■ Study material:

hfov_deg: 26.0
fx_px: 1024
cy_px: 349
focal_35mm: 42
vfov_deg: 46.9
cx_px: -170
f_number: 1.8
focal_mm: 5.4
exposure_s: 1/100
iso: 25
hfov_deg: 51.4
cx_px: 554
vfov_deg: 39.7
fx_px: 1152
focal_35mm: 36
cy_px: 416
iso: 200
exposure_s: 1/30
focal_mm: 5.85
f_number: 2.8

==

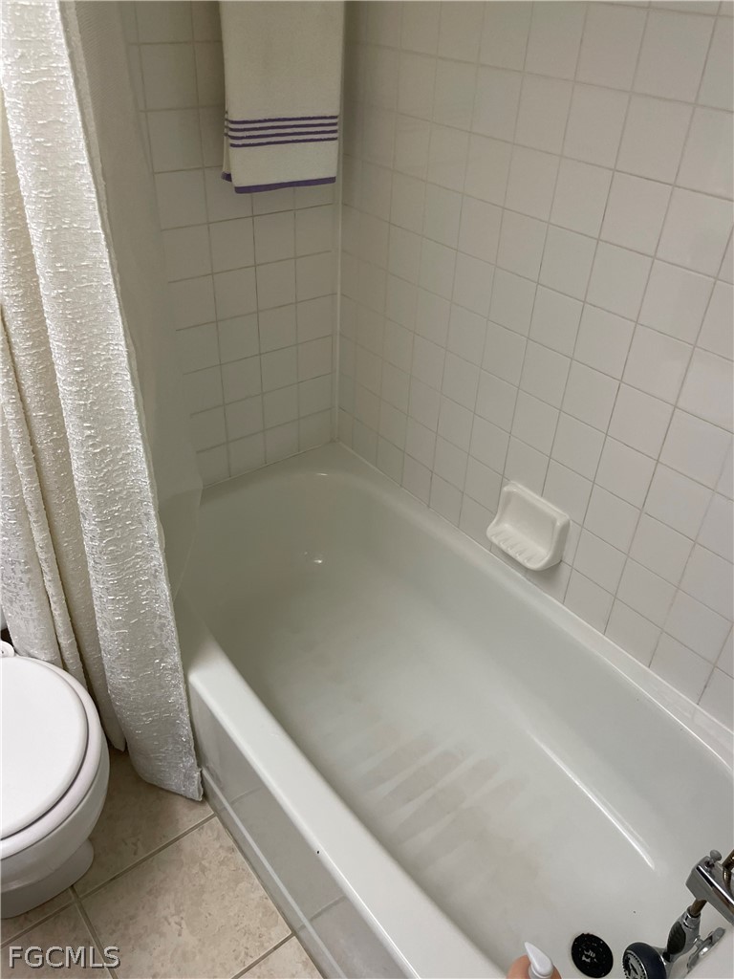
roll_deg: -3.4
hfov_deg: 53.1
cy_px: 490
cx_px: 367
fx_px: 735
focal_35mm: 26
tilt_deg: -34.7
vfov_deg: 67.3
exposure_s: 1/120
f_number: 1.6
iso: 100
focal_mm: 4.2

...

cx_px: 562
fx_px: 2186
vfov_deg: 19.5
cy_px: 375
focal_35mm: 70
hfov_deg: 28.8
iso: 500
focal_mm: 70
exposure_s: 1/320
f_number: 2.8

■ What is required:
In the listing above, find the line containing "roll_deg: -3.4" and the line containing "focal_mm: 4.2", then quote both, plus every line between them, exactly as written.

■ Result of the exercise:
roll_deg: -3.4
hfov_deg: 53.1
cy_px: 490
cx_px: 367
fx_px: 735
focal_35mm: 26
tilt_deg: -34.7
vfov_deg: 67.3
exposure_s: 1/120
f_number: 1.6
iso: 100
focal_mm: 4.2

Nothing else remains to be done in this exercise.